What you should do => Where an entry contains a picture, omit the picture and repeat the rest exactly.

(Beginning of Provided data)

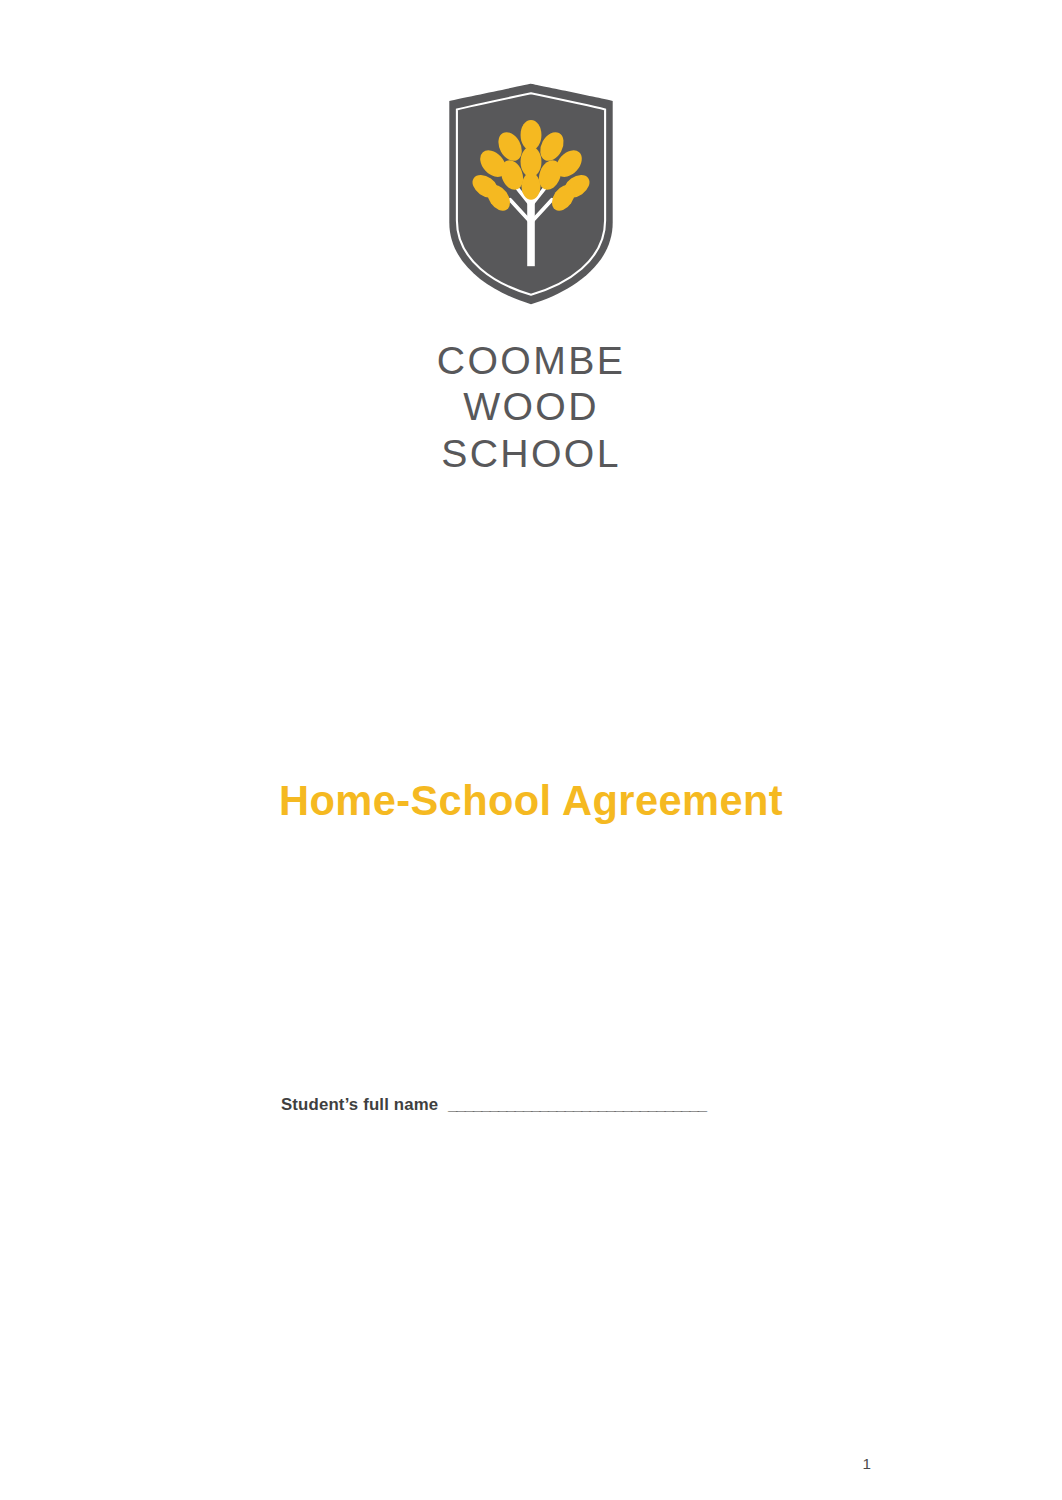COOMBE WOOD SCHOOL
Home-School Agreement
Student’s full name _______________________________
1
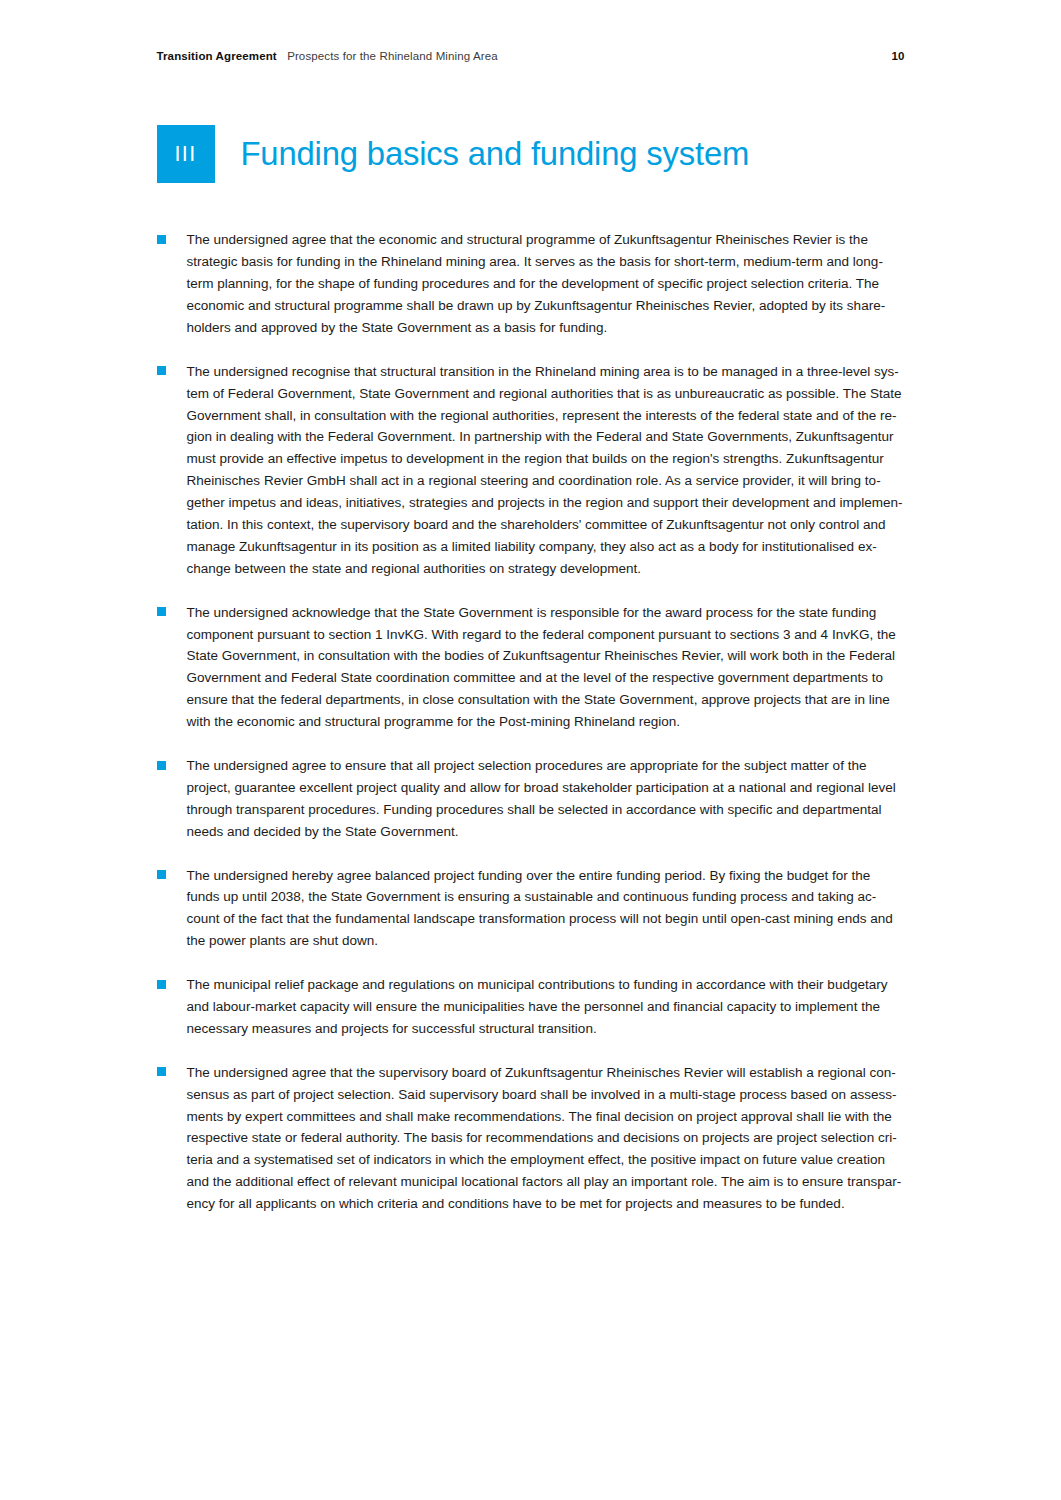Transition Agreement Prospects for the Rhineland Mining Area 10
III
Funding basics and funding system
The undersigned agree that the economic and structural programme of Zukunftsagentur Rheinisches Revier is the strategic basis for funding in the Rhineland mining area. It serves as the basis for short-term, medium-term and long-term planning, for the shape of funding procedures and for the development of specific project selection criteria. The economic and structural programme shall be drawn up by Zukunftsagentur Rheinisches Revier, adopted by its shareholders and approved by the State Government as a basis for funding.
The undersigned recognise that structural transition in the Rhineland mining area is to be managed in a three-level system of Federal Government, State Government and regional authorities that is as unbureaucratic as possible. The State Government shall, in consultation with the regional authorities, represent the interests of the federal state and of the region in dealing with the Federal Government. In partnership with the Federal and State Governments, Zukunftsagentur must provide an effective impetus to development in the region that builds on the region's strengths. Zukunftsagentur Rheinisches Revier GmbH shall act in a regional steering and coordination role. As a service provider, it will bring together impetus and ideas, initiatives, strategies and projects in the region and support their development and implementation. In this context, the supervisory board and the shareholders' committee of Zukunftsagentur not only control and manage Zukunftsagentur in its position as a limited liability company, they also act as a body for institutionalised exchange between the state and regional authorities on strategy development.
The undersigned acknowledge that the State Government is responsible for the award process for the state funding component pursuant to section 1 InvKG. With regard to the federal component pursuant to sections 3 and 4 InvKG, the State Government, in consultation with the bodies of Zukunftsagentur Rheinisches Revier, will work both in the Federal Government and Federal State coordination committee and at the level of the respective government departments to ensure that the federal departments, in close consultation with the State Government, approve projects that are in line with the economic and structural programme for the Post-mining Rhineland region.
The undersigned agree to ensure that all project selection procedures are appropriate for the subject matter of the project, guarantee excellent project quality and allow for broad stakeholder participation at a national and regional level through transparent procedures. Funding procedures shall be selected in accordance with specific and departmental needs and decided by the State Government.
The undersigned hereby agree balanced project funding over the entire funding period. By fixing the budget for the funds up until 2038, the State Government is ensuring a sustainable and continuous funding process and taking account of the fact that the fundamental landscape transformation process will not begin until open-cast mining ends and the power plants are shut down.
The municipal relief package and regulations on municipal contributions to funding in accordance with their budgetary and labour-market capacity will ensure the municipalities have the personnel and financial capacity to implement the necessary measures and projects for successful structural transition.
The undersigned agree that the supervisory board of Zukunftsagentur Rheinisches Revier will establish a regional consensus as part of project selection. Said supervisory board shall be involved in a multi-stage process based on assessments by expert committees and shall make recommendations. The final decision on project approval shall lie with the respective state or federal authority. The basis for recommendations and decisions on projects are project selection criteria and a systematised set of indicators in which the employment effect, the positive impact on future value creation and the additional effect of relevant municipal locational factors all play an important role. The aim is to ensure transparency for all applicants on which criteria and conditions have to be met for projects and measures to be funded.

(End of Provided data)

Your solution =>
COOMBE WOOD SCHOOL
Home-School Agreement
Student’s full name _______________________________
1
Transition Agreement Prospects for the Rhineland Mining Area 10
III
Funding basics and funding system
The undersigned agree that the economic and structural programme of Zukunftsagentur Rheinisches Revier is the strategic basis for funding in the Rhineland mining area. It serves as the basis for short-term, medium-term and long-term planning, for the shape of funding procedures and for the development of specific project selection criteria. The economic and structural programme shall be drawn up by Zukunftsagentur Rheinisches Revier, adopted by its shareholders and approved by the State Government as a basis for funding.
The undersigned recognise that structural transition in the Rhineland mining area is to be managed in a three-level system of Federal Government, State Government and regional authorities that is as unbureaucratic as possible. The State Government shall, in consultation with the regional authorities, represent the interests of the federal state and of the region in dealing with the Federal Government. In partnership with the Federal and State Governments, Zukunftsagentur must provide an effective impetus to development in the region that builds on the region's strengths. Zukunftsagentur Rheinisches Revier GmbH shall act in a regional steering and coordination role. As a service provider, it will bring together impetus and ideas, initiatives, strategies and projects in the region and support their development and implementation. In this context, the supervisory board and the shareholders' committee of Zukunftsagentur not only control and manage Zukunftsagentur in its position as a limited liability company, they also act as a body for institutionalised exchange between the state and regional authorities on strategy development.
The undersigned acknowledge that the State Government is responsible for the award process for the state funding component pursuant to section 1 InvKG. With regard to the federal component pursuant to sections 3 and 4 InvKG, the State Government, in consultation with the bodies of Zukunftsagentur Rheinisches Revier, will work both in the Federal Government and Federal State coordination committee and at the level of the respective government departments to ensure that the federal departments, in close consultation with the State Government, approve projects that are in line with the economic and structural programme for the Post-mining Rhineland region.
The undersigned agree to ensure that all project selection procedures are appropriate for the subject matter of the project, guarantee excellent project quality and allow for broad stakeholder participation at a national and regional level through transparent procedures. Funding procedures shall be selected in accordance with specific and departmental needs and decided by the State Government.
The undersigned hereby agree balanced project funding over the entire funding period. By fixing the budget for the funds up until 2038, the State Government is ensuring a sustainable and continuous funding process and taking account of the fact that the fundamental landscape transformation process will not begin until open-cast mining ends and the power plants are shut down.
The municipal relief package and regulations on municipal contributions to funding in accordance with their budgetary and labour-market capacity will ensure the municipalities have the personnel and financial capacity to implement the necessary measures and projects for successful structural transition.
The undersigned agree that the supervisory board of Zukunftsagentur Rheinisches Revier will establish a regional consensus as part of project selection. Said supervisory board shall be involved in a multi-stage process based on assessments by expert committees and shall make recommendations. The final decision on project approval shall lie with the respective state or federal authority. The basis for recommendations and decisions on projects are project selection criteria and a systematised set of indicators in which the employment effect, the positive impact on future value creation and the additional effect of relevant municipal locational factors all play an important role. The aim is to ensure transparency for all applicants on which criteria and conditions have to be met for projects and measures to be funded.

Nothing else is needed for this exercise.